## Stated exercise
Extract and repeat the lines exactly, from the line with "scientific name: Grallina cyanoleuca" to the line with "scientific name: Polistes olivaceus", both included.
>> Begin Data to use
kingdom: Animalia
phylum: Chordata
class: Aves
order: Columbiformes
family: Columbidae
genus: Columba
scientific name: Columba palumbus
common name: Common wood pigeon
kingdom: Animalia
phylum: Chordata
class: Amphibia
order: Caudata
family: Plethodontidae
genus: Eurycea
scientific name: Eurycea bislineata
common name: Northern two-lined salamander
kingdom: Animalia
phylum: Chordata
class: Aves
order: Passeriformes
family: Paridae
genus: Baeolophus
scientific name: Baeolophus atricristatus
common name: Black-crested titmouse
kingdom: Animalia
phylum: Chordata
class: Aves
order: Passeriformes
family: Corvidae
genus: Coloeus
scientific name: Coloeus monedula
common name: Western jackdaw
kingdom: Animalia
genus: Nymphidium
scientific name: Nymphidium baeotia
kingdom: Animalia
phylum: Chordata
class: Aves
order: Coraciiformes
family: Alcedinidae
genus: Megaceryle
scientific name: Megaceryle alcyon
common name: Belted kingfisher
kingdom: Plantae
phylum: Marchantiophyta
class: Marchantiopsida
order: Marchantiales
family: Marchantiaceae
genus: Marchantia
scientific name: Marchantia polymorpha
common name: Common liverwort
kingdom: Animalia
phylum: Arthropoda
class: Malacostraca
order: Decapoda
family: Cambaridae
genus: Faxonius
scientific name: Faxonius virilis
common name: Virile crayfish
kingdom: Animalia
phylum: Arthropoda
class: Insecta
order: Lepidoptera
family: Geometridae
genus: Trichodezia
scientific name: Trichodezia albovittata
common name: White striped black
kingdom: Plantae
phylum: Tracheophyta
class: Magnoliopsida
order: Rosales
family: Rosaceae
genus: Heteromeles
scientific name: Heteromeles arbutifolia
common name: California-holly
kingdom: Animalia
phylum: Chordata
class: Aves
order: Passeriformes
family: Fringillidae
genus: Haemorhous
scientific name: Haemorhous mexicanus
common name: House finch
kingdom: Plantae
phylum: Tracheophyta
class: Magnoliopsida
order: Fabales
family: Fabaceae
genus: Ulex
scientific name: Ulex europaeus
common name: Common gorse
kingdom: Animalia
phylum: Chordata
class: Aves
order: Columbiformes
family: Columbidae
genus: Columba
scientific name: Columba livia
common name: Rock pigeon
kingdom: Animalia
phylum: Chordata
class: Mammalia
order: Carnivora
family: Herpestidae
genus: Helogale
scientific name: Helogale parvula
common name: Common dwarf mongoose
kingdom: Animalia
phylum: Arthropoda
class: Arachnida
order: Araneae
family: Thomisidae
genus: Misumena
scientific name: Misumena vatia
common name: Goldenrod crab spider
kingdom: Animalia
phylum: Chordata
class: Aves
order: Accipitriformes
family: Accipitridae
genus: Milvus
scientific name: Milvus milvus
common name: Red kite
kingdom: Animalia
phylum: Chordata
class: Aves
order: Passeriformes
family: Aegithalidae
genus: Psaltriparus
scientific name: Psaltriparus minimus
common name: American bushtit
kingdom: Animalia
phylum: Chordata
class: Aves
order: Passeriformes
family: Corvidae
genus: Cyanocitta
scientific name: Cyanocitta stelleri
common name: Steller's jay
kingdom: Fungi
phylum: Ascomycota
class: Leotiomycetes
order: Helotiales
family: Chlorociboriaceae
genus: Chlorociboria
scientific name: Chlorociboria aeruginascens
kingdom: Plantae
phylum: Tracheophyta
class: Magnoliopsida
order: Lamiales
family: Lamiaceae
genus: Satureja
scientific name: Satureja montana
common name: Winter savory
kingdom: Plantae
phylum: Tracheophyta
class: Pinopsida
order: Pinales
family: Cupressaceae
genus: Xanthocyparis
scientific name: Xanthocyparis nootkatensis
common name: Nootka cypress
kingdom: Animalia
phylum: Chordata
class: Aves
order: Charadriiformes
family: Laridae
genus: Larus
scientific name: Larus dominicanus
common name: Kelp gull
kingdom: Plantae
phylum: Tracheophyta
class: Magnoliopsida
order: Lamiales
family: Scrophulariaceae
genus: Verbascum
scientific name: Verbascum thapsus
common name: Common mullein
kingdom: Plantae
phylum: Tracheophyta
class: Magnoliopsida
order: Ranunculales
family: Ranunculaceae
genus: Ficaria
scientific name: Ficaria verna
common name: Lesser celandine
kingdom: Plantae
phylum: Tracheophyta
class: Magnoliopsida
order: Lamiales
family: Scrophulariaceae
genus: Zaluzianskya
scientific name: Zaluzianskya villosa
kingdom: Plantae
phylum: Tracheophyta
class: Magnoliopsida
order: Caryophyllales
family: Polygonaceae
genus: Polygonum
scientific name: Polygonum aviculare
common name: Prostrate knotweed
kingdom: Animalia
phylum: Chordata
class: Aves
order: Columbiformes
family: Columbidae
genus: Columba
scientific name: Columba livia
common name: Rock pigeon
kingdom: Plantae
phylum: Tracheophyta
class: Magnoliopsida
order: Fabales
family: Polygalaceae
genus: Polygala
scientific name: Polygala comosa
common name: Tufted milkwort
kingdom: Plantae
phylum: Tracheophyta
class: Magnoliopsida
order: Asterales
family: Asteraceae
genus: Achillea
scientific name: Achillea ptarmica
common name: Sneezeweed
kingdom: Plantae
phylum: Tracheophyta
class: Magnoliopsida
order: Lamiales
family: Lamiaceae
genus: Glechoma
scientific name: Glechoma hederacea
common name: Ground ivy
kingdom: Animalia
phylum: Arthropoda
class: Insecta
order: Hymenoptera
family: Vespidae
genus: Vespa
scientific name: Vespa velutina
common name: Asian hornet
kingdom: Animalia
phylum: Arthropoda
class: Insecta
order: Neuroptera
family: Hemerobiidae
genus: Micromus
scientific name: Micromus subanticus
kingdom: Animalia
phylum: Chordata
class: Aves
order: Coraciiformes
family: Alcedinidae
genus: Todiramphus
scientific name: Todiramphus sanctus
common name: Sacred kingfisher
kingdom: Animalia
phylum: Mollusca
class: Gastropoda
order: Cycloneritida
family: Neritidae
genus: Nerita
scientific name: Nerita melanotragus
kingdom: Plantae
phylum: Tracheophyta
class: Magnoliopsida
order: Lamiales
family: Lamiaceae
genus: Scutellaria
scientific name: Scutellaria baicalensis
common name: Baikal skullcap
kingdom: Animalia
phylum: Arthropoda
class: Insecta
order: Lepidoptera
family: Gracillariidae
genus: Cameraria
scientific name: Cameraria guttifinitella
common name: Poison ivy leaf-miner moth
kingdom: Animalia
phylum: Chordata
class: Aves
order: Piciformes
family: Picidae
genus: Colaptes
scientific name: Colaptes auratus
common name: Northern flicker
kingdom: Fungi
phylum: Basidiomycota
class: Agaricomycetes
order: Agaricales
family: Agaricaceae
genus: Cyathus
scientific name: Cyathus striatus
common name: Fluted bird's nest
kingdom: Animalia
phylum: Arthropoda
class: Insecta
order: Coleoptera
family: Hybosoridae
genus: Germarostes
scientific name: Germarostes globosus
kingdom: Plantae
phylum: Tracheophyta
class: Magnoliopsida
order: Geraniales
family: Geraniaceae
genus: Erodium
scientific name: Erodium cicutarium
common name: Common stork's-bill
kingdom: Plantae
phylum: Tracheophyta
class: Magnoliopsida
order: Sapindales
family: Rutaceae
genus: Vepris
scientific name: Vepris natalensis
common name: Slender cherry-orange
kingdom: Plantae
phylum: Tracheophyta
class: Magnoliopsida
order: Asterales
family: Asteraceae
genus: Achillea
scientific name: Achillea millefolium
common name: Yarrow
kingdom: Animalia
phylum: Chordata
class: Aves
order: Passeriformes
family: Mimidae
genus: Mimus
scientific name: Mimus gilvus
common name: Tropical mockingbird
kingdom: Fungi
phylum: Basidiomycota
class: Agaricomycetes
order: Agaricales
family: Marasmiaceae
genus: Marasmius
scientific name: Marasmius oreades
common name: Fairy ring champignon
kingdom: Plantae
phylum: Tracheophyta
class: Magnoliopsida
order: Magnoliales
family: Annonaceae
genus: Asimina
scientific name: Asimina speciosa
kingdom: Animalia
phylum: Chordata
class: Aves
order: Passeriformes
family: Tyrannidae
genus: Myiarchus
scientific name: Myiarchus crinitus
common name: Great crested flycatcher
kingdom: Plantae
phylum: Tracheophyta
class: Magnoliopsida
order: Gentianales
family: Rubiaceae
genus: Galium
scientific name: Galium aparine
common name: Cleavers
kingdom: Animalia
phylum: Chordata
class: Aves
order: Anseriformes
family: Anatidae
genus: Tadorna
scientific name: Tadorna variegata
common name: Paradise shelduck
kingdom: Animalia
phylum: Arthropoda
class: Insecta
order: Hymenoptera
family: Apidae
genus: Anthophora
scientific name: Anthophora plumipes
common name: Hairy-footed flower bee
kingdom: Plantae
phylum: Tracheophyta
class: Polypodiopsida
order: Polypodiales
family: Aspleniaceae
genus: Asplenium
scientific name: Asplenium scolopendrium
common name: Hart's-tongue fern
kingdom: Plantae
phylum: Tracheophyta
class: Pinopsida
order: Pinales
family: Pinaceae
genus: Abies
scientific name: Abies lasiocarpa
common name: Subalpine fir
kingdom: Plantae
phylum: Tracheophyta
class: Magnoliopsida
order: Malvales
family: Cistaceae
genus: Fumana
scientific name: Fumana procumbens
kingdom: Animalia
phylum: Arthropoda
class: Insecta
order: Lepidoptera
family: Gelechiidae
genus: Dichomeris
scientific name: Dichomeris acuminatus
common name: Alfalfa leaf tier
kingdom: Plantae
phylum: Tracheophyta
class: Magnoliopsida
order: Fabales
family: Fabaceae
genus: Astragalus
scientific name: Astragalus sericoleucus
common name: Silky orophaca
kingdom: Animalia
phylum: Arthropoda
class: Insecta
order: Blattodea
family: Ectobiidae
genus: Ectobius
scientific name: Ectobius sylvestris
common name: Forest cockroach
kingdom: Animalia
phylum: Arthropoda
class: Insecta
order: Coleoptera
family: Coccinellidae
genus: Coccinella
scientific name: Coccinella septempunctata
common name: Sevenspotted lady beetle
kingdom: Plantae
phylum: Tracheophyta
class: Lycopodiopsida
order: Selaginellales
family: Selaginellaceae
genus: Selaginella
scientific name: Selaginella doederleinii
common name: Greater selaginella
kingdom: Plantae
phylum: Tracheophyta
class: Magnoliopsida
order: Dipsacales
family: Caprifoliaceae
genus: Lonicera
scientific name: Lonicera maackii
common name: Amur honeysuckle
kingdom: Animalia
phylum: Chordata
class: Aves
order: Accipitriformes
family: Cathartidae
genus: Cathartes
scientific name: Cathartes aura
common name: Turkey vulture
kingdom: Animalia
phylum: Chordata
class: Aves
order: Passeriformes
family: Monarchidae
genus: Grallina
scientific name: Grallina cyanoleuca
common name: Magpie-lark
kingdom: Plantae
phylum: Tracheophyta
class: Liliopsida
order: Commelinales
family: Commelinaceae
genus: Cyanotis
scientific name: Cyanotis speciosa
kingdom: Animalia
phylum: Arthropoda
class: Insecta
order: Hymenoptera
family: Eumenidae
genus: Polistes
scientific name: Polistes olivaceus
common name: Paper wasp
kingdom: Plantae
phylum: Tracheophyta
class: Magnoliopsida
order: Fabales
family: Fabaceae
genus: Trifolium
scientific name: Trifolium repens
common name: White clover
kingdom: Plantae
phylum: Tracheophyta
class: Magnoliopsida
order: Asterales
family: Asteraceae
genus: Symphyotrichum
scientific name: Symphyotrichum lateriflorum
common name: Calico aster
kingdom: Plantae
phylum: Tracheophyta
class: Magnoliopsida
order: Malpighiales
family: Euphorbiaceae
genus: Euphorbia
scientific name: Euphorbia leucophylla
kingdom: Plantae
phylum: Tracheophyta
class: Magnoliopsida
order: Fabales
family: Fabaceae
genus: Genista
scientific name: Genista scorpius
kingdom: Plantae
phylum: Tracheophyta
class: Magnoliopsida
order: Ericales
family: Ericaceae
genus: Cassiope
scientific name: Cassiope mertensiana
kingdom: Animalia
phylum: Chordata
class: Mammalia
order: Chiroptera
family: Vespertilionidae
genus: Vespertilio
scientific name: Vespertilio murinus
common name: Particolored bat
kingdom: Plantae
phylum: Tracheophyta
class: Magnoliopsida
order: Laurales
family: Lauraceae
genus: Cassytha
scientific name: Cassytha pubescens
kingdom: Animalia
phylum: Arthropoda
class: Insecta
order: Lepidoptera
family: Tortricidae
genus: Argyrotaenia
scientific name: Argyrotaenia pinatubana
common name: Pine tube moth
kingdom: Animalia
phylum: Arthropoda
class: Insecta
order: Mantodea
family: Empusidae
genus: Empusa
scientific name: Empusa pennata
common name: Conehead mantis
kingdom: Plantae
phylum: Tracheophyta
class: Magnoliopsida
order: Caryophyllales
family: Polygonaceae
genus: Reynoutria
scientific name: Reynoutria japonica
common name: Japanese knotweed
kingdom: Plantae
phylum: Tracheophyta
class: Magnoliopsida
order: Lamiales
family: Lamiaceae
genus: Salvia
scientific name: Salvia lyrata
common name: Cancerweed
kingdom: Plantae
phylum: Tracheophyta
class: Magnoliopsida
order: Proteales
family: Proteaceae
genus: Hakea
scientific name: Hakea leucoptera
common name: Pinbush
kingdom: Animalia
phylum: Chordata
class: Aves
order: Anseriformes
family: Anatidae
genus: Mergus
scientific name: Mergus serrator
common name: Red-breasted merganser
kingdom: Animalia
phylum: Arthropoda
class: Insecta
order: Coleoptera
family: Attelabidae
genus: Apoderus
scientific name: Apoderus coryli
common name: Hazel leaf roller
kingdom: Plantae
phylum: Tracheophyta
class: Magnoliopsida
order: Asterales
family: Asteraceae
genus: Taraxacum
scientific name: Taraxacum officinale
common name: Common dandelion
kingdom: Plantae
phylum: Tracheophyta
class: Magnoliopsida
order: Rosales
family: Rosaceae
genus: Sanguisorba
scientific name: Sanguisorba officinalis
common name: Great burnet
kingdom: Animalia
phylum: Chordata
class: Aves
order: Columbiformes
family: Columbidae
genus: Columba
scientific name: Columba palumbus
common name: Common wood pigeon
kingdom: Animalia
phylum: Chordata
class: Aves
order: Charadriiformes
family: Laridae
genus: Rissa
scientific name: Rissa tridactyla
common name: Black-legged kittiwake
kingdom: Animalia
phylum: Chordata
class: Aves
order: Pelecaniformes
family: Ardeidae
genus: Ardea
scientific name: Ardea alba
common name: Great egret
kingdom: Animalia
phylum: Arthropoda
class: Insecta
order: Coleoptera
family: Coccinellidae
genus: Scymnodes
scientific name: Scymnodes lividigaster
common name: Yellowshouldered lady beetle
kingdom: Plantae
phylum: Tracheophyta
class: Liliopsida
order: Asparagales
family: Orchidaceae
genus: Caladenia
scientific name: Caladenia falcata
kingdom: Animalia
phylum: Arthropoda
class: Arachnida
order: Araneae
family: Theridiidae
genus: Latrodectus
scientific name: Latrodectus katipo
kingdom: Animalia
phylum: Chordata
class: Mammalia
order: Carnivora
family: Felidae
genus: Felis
>> End Data to use
## Response to the task
scientific name: Grallina cyanoleuca
common name: Magpie-lark
kingdom: Plantae
phylum: Tracheophyta
class: Liliopsida
order: Commelinales
family: Commelinaceae
genus: Cyanotis
scientific name: Cyanotis speciosa
kingdom: Animalia
phylum: Arthropoda
class: Insecta
order: Hymenoptera
family: Eumenidae
genus: Polistes
scientific name: Polistes olivaceus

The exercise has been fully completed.